§ Excerpted text:
== == ==
Joseph Deighton Gibson, Jr. (May 13, 1922 – January 30, 2000) was an American radio disc jockey and actor. He attended Lincoln University in Jefferson City, Missouri from 1940 to 1942, earning a bachelor's degree in science. He is regarded as the father of the Black appeal radio format.

To his peers in radio his nickname was “Jockey Jack,” and he achieved renown for his annual Black radio convention, where he was known as Jack the Rapper, for an all-inclusive Black/urban music showcase and convention. He is listed in the Nevada Broadcasters Association Hall of Fame. In 1989, he was inducted into the Black Radio Hall of Fame.

History

Gibson began his career in radio under the wing of Al Benson, one of radio’s legends, a jive-patter-talking disc jockey (DJ) of the Be-Bop school at Chicago’s WJJD.

Benson, the ‘Old Swingmaster’ (born Arthur Bernard Leaner in 1920 in Jackson, Mississippi) as he was known, had come to radio in 1943 as a pastor, but was prohibited from selling airtime, so he switched to become a secular DJ, and mentored some of the Black DJ’s at WGES and WJJD. He rapidly rose to fame in Chicago, Illinois playing swing and Be-Bop jazz. His phenomenal appeal was due to the Black jive talk he peppered between songs. He was the first DJ to speak with a Black southern accent, and frequently used ‘street slang’. He came to this by way of his previous employment with the Works Progress Administration as an interviewer. His bond with the Black migrants to northern cities was from his ‘mushmouth,’ as the first Black radio ‘personality jock.’ He was the first to play hit urban blues records on air, and with success at selling airtime, the station became immensely popular. When Jack Gibson came to work for him at WJJD a bell rang, and thus was born the idea of Black appeal radio. 'Jockey Jack' was born here. In publicity stills, Gibson was pictured straddling a microphone and turntable in jockey silk outfits, and he gained a following playing to a Black audience.

Also he had parts in the anthology Destination Freedom, a series written by Richard Durham, dedicated to the retelling the lives of notable Negros in the Americas. In 1949, Gibson left WJJD to found a new station, WERD in Atlanta, Georgia. WERD was the first radio station to be owned by a Black person, and the first voice heard on it was ‘Jockey Jack.’ He and Jesse Blayton Jr. flipped the switch on a money-losing big-band station. The station played the new Rhythm and Blues (R&B)—a mix of gospel vocal styles, swing-band instrumentals, and electrified urban blues which Benson had helped to popularize after WWII. R&B was outselling jazz in the Black music market but had little traction on-air as DJs at other Black-themed stations did not play it, preferring the then-popular big-band format. The use of ‘back home’ street patter and R&B music was popular with the youth culture and was considered ‘gangsta’ and a bit obscene. Along with other Benson-inspired DJ’s, a new wave of rhyming and signifying African-American culture hit American urban centers on air, with boastful patter, the ‘dozens,’ and rhyming at the end of sentences which became de jure. The first to do that was a former Negro League baseball announcer named Lavada Durst, known as Doctor Hep Cat, who spieled rhyme that was not obscene and was the precursor to modern rap and hip-hop. There was also Holmes (Daddy-O) Daylie, the rapping bartender who did his entire show in rhyme. Daddy-O was responsible for the Be-Bop revolution in jazz vernacular, creating a hipster idiom that Be-Bop artist Dizzy Gillespie credits for popularizing with modern jazz lovers in the 1950s and 1960s.
== == ==
§ Extracted data:

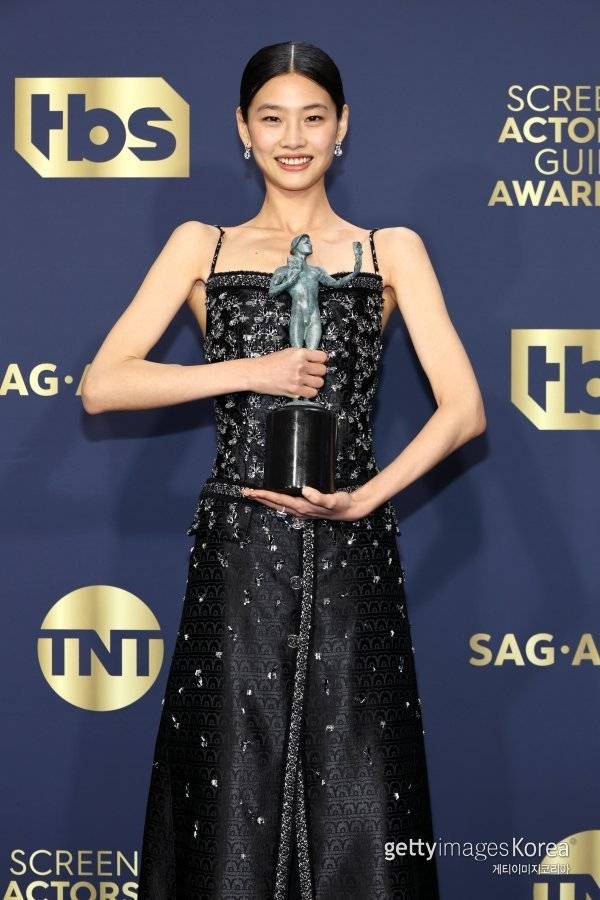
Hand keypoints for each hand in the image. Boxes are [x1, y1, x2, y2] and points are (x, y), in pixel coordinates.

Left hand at [241, 484, 372, 521]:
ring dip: (264, 500)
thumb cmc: (341, 504)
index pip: (279, 499)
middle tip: (245, 492)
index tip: (253, 491)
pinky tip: (271, 497)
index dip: (264, 495)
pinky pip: (284, 504)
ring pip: (277, 505)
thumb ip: (319, 496)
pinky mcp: (303, 508)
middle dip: (258, 498)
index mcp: (302, 507)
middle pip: (274, 504)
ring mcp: (300, 510)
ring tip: (253, 494)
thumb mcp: (333, 500)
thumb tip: (305, 490)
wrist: (350, 510)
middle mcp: (299, 510)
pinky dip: (274, 500)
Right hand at [248, 347, 327, 398]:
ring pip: (319, 382)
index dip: (321, 361)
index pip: (322, 357)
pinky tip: (304, 389)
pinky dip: (310, 392)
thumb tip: (313, 360)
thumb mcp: (287, 352)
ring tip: (308, 382)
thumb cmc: (268, 363)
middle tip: (312, 373)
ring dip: (315, 383)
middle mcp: (300, 365)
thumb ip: (301, 355)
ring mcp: (298, 378)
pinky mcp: (294, 390)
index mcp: (299, 353)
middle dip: (318, 372)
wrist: (255, 373)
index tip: (318, 363)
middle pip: (322, 370)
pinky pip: (312, 393)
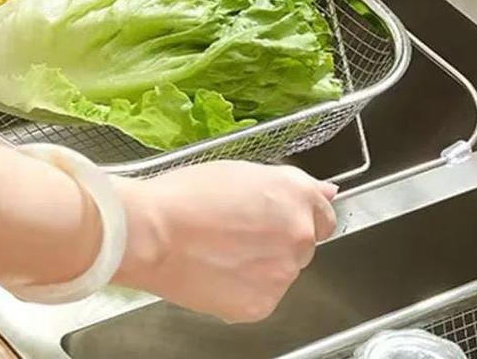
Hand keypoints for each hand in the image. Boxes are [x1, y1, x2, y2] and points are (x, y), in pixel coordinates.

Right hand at [116, 161, 336, 322]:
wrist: (151, 232)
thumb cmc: (185, 194)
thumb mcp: (239, 171)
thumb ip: (287, 184)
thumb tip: (325, 191)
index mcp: (295, 196)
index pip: (323, 212)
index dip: (298, 213)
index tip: (278, 216)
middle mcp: (298, 235)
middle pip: (302, 243)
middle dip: (277, 238)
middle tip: (237, 230)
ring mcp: (282, 274)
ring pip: (280, 271)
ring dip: (261, 264)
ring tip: (219, 249)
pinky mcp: (261, 305)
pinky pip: (261, 295)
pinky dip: (243, 287)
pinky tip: (216, 270)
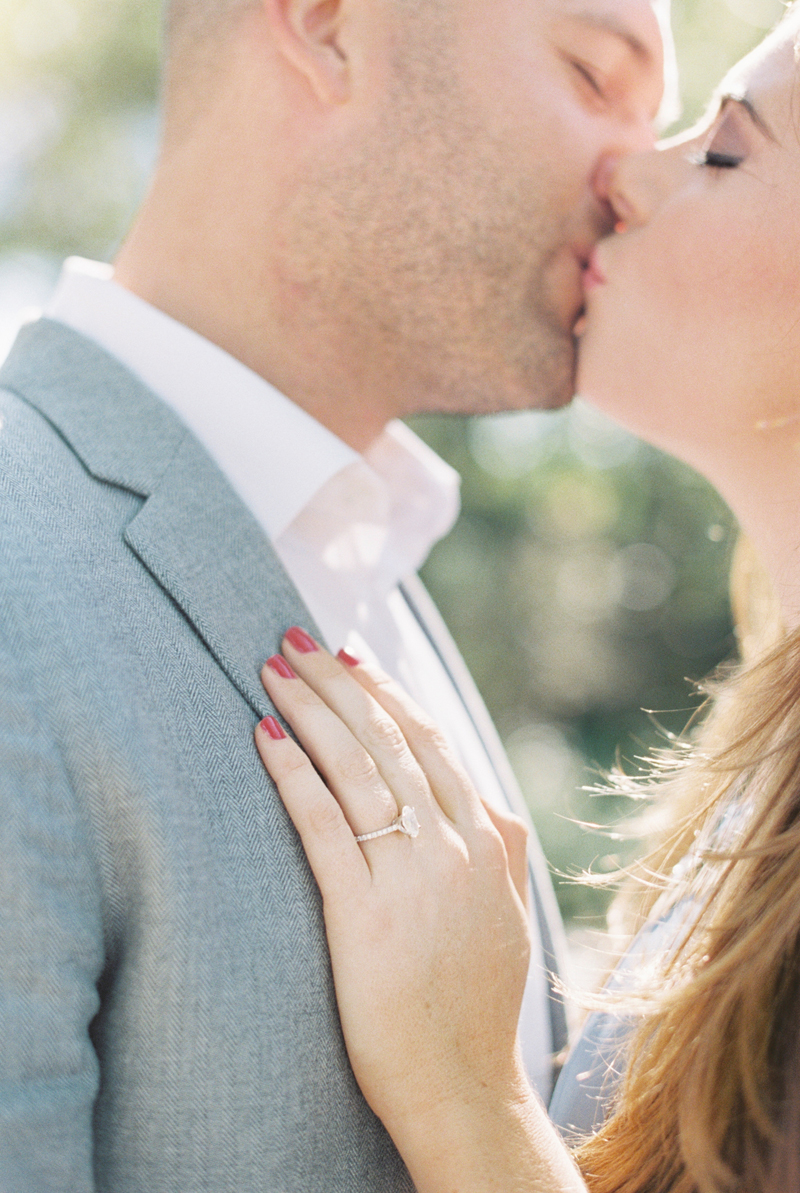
== == ==
§ Work to complete:
1. According to the passage on Jack Gibson, in what year did he leave WJJD to found WERD, and in what city was that station?
2. Continue the biography of Jack Gibson, starting right after its last sentence.

§ Answers to this exercise:
1. 1949, in Atlanta, Georgia.

2.
Rappers Delight

Jumpin’ jills and jivin' cats,

Upstate Gates in Stetson hats,

Lace your boots and tighten your wig,

Here’s some jive, can you dig?

I'm Doctor Hep Cat, on the scene,

With a stack of shellac in my record machine,

I'm hip to the tip, and bop to the top,

I'm long time coming and I just won't stop.

—Doctor Hep Cat, KVET Austin, 1948

Durst published a pamphlet called “The Jives of Doctor Hep Cat” which included his radio rhymes and a dictionary of “jive talk.” For much of the 1950s and well into the 1960s Doctor Hep Cat ruled the late-night in Austin, Texas. These DJs did not assimilate the culture; they were populists, broadcasting music and speech that Black folk used in the street. This set the stage for the birth of Black appeal radio stations in the post-war era of swing and Be-Bop. When Hal Jackson (Inner City Broadcasting Corporation head) entered mass-market radio he put his own stamp on Black radio, one that eschewed fast-talking jive, and with WWRL he found greater audiences broadcasting in the smoother patter of the inner city. When his station WLIB purchased WBLS and FM radio audiences came to understand there was more to music than top-40, disc jockeys like Frankie Crocker and his urban contemporary cohorts Johnny 'The Duke' Allen, Vaughn 'Quiet Storm' Harper, and Ken ‘Spider’ Webb went from just some ‘jive turkeys’ to number one in their market, then to the number-one radio station in the country.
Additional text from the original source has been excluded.